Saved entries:
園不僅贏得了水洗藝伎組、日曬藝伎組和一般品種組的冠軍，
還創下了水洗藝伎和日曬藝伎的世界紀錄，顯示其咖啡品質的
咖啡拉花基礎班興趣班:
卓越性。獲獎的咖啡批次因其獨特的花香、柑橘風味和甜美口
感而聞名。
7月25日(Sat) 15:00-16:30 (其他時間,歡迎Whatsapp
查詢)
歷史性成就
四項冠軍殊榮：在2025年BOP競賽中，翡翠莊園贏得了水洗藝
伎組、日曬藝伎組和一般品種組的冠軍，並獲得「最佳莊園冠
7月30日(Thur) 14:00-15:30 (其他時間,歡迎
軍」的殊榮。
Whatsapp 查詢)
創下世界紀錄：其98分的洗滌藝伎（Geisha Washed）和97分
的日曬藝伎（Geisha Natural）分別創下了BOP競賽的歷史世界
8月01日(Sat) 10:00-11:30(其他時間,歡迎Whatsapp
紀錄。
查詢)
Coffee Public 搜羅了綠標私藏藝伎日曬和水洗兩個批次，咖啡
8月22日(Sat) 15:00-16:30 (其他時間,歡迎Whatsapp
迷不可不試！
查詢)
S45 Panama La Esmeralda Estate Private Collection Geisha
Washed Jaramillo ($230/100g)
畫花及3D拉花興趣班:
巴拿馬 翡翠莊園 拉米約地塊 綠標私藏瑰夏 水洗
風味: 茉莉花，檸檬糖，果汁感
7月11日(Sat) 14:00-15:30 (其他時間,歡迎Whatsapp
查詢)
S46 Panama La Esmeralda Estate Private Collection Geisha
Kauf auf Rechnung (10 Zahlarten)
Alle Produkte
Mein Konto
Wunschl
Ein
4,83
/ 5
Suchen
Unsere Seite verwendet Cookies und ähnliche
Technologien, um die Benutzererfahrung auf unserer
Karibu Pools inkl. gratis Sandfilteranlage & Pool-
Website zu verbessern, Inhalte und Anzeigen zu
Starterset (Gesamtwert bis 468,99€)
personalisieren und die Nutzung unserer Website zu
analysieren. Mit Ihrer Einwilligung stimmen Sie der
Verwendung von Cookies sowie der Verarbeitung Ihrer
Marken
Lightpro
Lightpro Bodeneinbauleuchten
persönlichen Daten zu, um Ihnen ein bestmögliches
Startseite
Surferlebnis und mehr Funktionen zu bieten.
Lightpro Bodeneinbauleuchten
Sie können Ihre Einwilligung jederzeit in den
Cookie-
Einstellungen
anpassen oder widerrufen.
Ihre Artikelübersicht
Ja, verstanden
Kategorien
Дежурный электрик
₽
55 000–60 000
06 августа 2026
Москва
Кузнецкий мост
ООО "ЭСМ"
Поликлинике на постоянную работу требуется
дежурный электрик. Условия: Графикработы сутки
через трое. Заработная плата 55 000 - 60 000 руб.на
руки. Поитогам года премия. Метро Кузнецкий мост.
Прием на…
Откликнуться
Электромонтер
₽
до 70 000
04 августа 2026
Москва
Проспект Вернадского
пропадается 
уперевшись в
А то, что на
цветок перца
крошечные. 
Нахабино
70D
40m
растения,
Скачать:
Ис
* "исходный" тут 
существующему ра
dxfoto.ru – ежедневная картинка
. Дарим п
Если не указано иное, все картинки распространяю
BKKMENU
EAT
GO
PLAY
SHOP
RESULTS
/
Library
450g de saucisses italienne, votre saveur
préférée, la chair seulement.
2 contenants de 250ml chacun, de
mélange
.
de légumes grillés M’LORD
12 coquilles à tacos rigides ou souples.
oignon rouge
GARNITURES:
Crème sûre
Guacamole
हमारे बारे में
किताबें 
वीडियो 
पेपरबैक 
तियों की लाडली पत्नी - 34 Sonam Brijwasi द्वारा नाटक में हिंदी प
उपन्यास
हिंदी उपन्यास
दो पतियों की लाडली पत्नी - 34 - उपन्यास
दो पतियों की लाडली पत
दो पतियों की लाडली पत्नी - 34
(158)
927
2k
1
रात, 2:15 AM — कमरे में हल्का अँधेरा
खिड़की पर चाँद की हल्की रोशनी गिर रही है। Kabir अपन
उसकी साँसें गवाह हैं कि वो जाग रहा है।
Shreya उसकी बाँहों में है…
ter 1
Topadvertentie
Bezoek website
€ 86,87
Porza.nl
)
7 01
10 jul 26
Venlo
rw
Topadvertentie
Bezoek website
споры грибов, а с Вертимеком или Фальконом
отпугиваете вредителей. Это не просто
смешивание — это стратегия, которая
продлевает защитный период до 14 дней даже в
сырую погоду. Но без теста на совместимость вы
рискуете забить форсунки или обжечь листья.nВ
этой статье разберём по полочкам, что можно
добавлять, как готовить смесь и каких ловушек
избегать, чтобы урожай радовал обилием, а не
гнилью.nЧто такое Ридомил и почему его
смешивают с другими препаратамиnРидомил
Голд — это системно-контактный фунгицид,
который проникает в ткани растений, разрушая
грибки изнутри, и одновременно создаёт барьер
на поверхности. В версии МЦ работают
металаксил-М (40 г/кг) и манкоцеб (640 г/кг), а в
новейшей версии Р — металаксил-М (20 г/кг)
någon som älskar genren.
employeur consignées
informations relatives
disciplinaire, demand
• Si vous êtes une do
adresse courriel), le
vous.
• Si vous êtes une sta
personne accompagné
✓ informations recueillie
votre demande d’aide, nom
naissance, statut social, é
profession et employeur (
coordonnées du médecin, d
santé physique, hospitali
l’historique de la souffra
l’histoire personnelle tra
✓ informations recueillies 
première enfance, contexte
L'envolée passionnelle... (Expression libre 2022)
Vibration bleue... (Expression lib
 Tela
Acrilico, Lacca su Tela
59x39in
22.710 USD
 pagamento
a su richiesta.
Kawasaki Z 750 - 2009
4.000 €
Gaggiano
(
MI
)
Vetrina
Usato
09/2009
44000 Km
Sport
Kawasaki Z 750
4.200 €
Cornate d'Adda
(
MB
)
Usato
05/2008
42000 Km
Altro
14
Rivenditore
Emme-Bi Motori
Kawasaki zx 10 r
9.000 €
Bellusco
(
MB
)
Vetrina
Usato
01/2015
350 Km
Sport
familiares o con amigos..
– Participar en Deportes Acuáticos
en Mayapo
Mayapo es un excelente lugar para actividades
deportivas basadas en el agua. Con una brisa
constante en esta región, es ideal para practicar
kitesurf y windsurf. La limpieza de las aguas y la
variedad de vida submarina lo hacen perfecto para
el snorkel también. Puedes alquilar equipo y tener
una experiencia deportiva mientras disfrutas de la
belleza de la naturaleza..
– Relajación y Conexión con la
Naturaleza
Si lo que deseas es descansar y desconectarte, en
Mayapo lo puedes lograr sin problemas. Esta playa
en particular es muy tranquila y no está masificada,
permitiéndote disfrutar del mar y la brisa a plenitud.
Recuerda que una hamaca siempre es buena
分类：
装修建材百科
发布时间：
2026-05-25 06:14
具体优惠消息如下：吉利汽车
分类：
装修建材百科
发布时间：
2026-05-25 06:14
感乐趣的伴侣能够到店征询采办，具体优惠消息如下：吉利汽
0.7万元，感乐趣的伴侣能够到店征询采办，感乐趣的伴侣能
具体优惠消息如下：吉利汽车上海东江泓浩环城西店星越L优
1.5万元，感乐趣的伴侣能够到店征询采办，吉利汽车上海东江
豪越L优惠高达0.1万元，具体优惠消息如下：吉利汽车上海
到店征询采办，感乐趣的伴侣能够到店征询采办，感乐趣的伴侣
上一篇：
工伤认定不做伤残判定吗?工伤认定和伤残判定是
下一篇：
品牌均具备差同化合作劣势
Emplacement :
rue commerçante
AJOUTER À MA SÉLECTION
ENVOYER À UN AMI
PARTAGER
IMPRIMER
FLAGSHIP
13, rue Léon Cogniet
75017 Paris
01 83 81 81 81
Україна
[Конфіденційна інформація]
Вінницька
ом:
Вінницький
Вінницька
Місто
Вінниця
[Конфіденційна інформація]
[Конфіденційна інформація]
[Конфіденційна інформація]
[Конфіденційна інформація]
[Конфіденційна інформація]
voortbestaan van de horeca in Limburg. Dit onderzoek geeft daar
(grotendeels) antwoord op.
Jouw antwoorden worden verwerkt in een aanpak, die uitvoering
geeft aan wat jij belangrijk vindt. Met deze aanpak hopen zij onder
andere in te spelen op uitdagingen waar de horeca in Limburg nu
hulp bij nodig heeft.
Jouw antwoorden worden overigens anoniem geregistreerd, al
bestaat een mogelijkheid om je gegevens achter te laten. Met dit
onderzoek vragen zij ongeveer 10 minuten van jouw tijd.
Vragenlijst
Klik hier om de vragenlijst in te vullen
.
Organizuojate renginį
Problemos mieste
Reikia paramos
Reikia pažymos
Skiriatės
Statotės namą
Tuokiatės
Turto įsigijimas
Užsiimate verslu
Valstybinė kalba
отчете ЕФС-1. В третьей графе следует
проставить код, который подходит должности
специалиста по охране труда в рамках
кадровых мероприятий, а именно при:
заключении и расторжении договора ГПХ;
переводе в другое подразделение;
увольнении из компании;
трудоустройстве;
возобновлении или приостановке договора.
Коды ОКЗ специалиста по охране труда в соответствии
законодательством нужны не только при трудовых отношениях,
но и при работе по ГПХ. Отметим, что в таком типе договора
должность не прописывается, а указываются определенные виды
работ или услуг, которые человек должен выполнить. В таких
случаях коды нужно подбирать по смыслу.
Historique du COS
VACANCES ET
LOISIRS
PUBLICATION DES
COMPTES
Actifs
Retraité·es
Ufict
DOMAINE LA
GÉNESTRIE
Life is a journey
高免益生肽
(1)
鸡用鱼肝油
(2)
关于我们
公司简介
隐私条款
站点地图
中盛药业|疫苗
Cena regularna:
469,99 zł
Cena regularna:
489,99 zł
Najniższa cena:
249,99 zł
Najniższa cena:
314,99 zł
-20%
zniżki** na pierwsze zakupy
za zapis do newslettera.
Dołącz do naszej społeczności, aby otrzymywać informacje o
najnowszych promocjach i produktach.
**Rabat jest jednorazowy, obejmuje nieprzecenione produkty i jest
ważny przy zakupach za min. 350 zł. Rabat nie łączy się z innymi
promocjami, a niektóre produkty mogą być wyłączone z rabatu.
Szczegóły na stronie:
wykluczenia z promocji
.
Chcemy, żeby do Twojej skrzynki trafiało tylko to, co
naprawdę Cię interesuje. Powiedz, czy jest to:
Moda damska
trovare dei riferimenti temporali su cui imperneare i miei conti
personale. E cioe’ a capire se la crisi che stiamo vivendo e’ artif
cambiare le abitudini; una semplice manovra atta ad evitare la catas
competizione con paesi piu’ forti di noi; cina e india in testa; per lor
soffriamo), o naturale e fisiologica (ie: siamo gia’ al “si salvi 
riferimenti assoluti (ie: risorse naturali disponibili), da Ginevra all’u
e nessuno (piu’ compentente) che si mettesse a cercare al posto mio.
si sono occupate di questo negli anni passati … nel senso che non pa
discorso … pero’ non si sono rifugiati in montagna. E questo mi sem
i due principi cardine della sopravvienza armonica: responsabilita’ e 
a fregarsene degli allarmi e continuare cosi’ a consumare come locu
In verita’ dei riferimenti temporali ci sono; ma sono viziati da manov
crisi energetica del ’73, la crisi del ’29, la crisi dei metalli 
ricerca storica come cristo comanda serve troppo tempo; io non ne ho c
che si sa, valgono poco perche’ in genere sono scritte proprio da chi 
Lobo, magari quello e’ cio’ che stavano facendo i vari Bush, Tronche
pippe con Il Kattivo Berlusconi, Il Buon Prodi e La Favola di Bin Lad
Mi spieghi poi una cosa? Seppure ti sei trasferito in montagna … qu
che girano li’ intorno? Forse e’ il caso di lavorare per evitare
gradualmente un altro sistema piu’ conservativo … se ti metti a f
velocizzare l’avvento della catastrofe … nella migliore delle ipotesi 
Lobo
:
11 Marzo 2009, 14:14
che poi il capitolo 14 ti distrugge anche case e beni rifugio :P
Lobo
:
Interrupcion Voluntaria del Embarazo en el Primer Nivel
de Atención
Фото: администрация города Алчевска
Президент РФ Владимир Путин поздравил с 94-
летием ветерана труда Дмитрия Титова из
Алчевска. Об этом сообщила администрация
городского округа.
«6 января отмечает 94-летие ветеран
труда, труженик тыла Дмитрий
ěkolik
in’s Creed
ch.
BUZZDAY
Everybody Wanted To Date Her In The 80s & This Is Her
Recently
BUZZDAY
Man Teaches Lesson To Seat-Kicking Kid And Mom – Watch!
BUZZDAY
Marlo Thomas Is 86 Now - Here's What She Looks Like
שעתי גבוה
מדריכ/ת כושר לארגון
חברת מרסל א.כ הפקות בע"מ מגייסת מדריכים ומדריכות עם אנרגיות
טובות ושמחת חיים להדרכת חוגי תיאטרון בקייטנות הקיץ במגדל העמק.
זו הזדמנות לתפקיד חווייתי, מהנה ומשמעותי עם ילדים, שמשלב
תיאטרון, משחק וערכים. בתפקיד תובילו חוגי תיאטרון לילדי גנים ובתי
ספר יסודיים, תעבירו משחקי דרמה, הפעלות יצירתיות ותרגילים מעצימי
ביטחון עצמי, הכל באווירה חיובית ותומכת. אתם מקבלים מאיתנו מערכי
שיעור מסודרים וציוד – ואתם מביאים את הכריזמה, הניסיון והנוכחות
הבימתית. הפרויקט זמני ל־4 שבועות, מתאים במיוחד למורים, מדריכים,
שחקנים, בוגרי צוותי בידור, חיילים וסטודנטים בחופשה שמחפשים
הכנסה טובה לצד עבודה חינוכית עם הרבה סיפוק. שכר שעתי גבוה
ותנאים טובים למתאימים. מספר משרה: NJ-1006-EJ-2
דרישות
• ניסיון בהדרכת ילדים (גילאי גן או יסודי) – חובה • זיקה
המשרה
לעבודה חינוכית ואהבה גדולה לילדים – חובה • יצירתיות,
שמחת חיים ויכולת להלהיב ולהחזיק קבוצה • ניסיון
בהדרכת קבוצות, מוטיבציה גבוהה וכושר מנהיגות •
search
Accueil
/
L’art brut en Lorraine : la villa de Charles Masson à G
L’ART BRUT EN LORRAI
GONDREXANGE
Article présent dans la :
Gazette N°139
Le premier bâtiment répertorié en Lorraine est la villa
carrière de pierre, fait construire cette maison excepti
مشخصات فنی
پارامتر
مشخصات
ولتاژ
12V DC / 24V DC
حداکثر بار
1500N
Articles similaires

▶ WHAT IS EXPECTED
Copy out, word for word, everything in the entries from the very beginning down to and including the line that contains "Поликлинике на постоянную работу требуется".

▶ REPLY
園不僅贏得了水洗藝伎組、日曬藝伎組和一般品種組的冠軍，
還創下了水洗藝伎和日曬藝伎的世界紀錄，顯示其咖啡品質的
咖啡拉花基礎班興趣班:
卓越性。獲獎的咖啡批次因其獨特的花香、柑橘風味和甜美口
感而聞名。
7月25日(Sat) 15:00-16:30 (其他時間,歡迎Whatsapp
查詢)
歷史性成就
四項冠軍殊榮：在2025年BOP競賽中，翡翠莊園贏得了水洗藝
伎組、日曬藝伎組和一般品種組的冠軍，並獲得「最佳莊園冠
7月30日(Thur) 14:00-15:30 (其他時間,歡迎
軍」的殊榮。
Whatsapp 查詢)
創下世界紀錄：其98分的洗滌藝伎（Geisha Washed）和97分
的日曬藝伎（Geisha Natural）分別創下了BOP競賽的歷史世界
8月01日(Sat) 10:00-11:30(其他時間,歡迎Whatsapp
紀錄。
查詢)
Coffee Public 搜羅了綠標私藏藝伎日曬和水洗兩個批次，咖啡
8月22日(Sat) 15:00-16:30 (其他時間,歡迎Whatsapp
迷不可不試！
查詢)
S45 Panama La Esmeralda Estate Private Collection Geisha
Washed Jaramillo ($230/100g)
畫花及3D拉花興趣班:
巴拿馬 翡翠莊園 拉米約地塊 綠標私藏瑰夏 水洗
風味: 茉莉花，檸檬糖，果汁感
7月11日(Sat) 14:00-15:30 (其他時間,歡迎Whatsapp
查詢)
S46 Panama La Esmeralda Estate Private Collection Geisha
Kauf auf Rechnung (10 Zahlarten)
Alle Produkte
Mein Konto
Wunschl
Ein
4,83
/ 5
Suchen
Unsere Seite verwendet Cookies und ähnliche
Technologien, um die Benutzererfahrung auf unserer
Karibu Pools inkl. gratis Sandfilteranlage & Pool-
Website zu verbessern, Inhalte und Anzeigen zu
Starterset (Gesamtwert bis 468,99€)
personalisieren und die Nutzung unserer Website zu
analysieren. Mit Ihrer Einwilligung stimmen Sie der
Verwendung von Cookies sowie der Verarbeitung Ihrer
Marken
Lightpro
Lightpro Bodeneinbauleuchten
persönlichen Daten zu, um Ihnen ein bestmögliches
Startseite
Surferlebnis und mehr Funktionen zu bieten.
Lightpro Bodeneinbauleuchten
Sie können Ihre Einwilligung jederzeit in den
Cookie-
Einstellungen
anpassen oder widerrufen.
Ihre Artikelübersicht
Ja, verstanden
Kategorien
Дежурный электрик
₽
55 000–60 000
06 августа 2026
Москва
Кузнецкий мост
ООО "ЭСМ"
Поликлинике на постоянную работу требуется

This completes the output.